Peru’s Ministry of Culture has approved plans by Pluspetrol (Argentina), Hunt Oil (USA) and Repsol (Spain) to drill more than 20 new wells and carry out seismic tests in a concession called “Lot 88”. But about three-quarters of the concession is inside a reserve established to protect the livelihoods and lands of the indigenous peoples living there.
Hundreds of workers will move into the Kugapakori, Nahua, Nanti and Others’ Reserve, leaving indigenous peoples extremely vulnerable to diseases or epidemics to which they have no immunity.
When Shell carried out explorations in the area in the 1980s, the company cleared paths into the forest. Subsequently loggers used the paths to enter the region. The result was the death of nearly half of the Nahua tribe.
James Anaya, the UN’s Special Rapporteur for the Rights of Indigenous Peoples, visited the region in December 2013. In his preliminary observations and recommendations, Anaya wrote,
Clearly these groups are extremely vulnerable, so the government and the company must act with extreme caution and not proceed with the proposed expansion without first ensuring conclusively that their human rights would not be violated.
He also noted Peru’s international obligations under UN Convention 169 on indigenous and tribal peoples, and wrote that,
The government should to carry out a process of consultation with indigenous peoples in the area of Lot 88 before taking a decision on the proposed expansion of the mining project.
In approving the Camisea extension, Peru ignored the UN’s recommendations.
Earlier this month, Forest Peoples Programme produced a detailed report revealing the severe impacts of the Camisea gas project on isolated indigenous peoples.
The Kugapakori-Nahua Reserve was created in 1990, covering an area of 443,887 hectares. It was set up to protect the rights of the Kugapakori and Nahua indigenous peoples.
In 2003, Peru’s President issued a Supreme Decree and an updated map which upgraded the legal status of the reserve. It also changed its name to the Kugapakori-Nahua-Nanti and Others’ Reserve. The aim of the reserve was to protect its “territorial, ecological and economic integrity” for the benefit of the “Kugapakori, Nahua, Nanti and other indigenous peoples” living in “voluntary isolation” and “initial contact”.
The Decree prohibits “development of economic activities” other than those of the people living there, and prohibits granting of “new rights” to exploit natural resources.
The are more than 40 REDD projects in Peru and the government is involved in the World Bank’s Forest Carbon Partnership Facility and the UN-REDD programme. But as in other countries, REDD is taking place in parallel with business as usual. In terms of stopping deforestation (or even reducing it), REDD is irrelevant as long as it fails to address the drivers of deforestation.
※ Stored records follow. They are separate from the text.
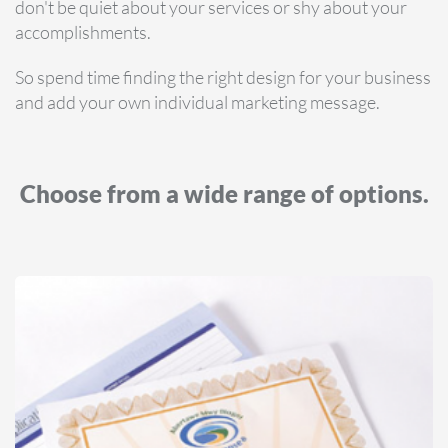
don't be quiet about your services or shy about your
accomplishments.
So spend time finding the right design for your business
and add your own individual marketing message.
Choose from a wide range of options.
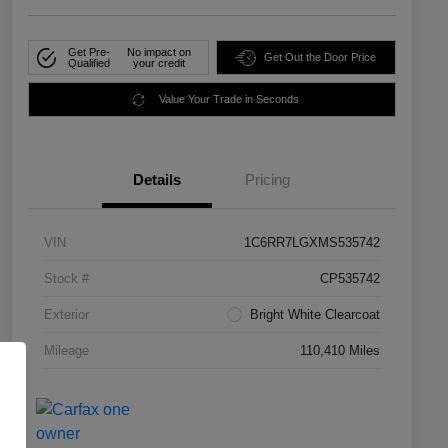
Get Pre-
No impact on
Get Out the Door Price
Qualified
your credit
Value Your Trade in Seconds
Details
Pricing
VIN
1C6RR7LGXMS535742
Stock #
CP535742
Exterior
Bright White Clearcoat
Mileage
110,410 Miles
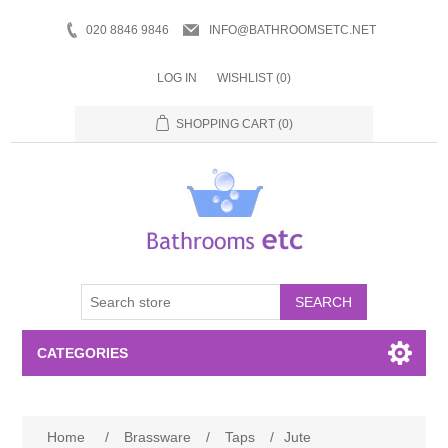
020 8846 9846
INFO@BATHROOMSETC.NET
LOG IN
WISHLIST
(0)
SHOPPING CART
(0)
SEARCH
CATEGORIES
Bathroom Accessories
Home
/
Brassware
/
Taps
/
Jute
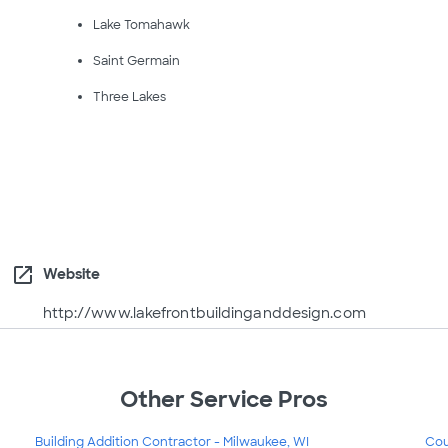
Lake Tomahawk
Saint Germain
Three Lakes
open_in_new
Website
http://www.lakefrontbuildinganddesign.com
Other Service Pros
Building Addition Contractor - Milwaukee, WI
Cou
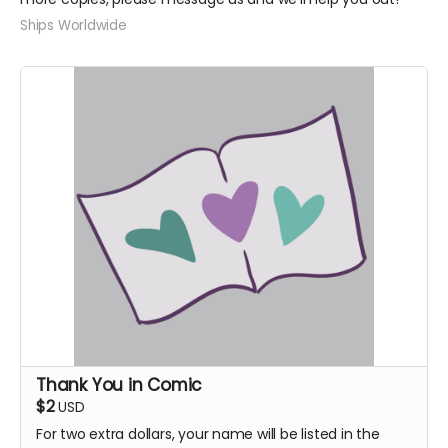
Ships Worldwide
Thank You in Comic
$2
USD
For two extra dollars, your name will be listed in the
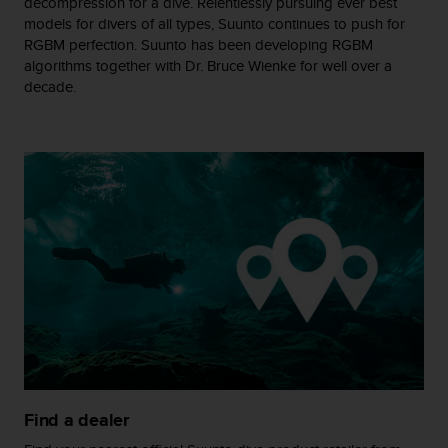
decompression for a dive. Relentlessly pursuing ever best
s
models for divers of all types, Suunto continues to push for
(
RGBM perfection. Suunto has been developing RGBM
W
algorithms together with Dr. Bruce Wienke for well over a
C
decade.
A
G
)
2
.
0
a
n
d
a
c
h
i
e
v
i
n
Find a dealer
g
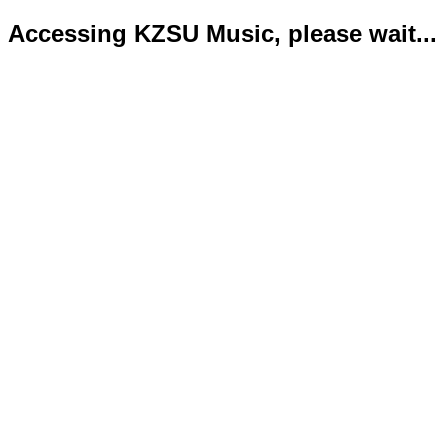
Accessing KZSU Music, please wait...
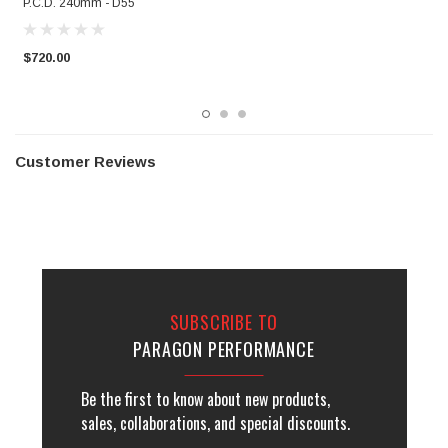
P.C.D. 240mm - D55
$
$720.00
Customer Reviews
SUBSCRIBE TO
PARAGON PERFORMANCE
Be the first to know about new products,
sales, collaborations, and special discounts.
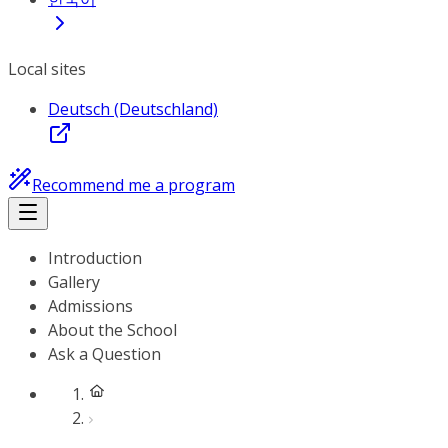
Local sites
Deutsch (Deutschland)
Recommend me a program
Introduction
Gallery
Admissions
About the School
Ask a Question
A recent report by the Center for International Forestry Research (CIFOR) found that Peru’s rate of deforestation is likely to increase rather than decrease. Mary Menton, one of the authors of the report said,
“Peru is experiencing economic growth. Much of this growth is happening — and is likely to keep on happening — at the expense of the Peruvian Amazon.
“All this investment is going on without full consideration of the social and environmental impacts. And there isn’t enough in the way of policies or institutions that serve to protect the forest.”
Commenting specifically about the Camisea expansion project, Conrad Feather of Forest Peoples Programme told to The Guardian,
“The problem with such plans is that they avoid the fundamental question that these peoples, and not the Peruvian government or an oil and gas company, should be determining their own future.
“We are being asked to believe that a series of guidelines on paper, however well thought out, are sufficient to address the inherently unpredictable and potentially lethal nature of first contact, a Pandora’s box that once opened, no one, not even a multinational oil and gas company, can control.”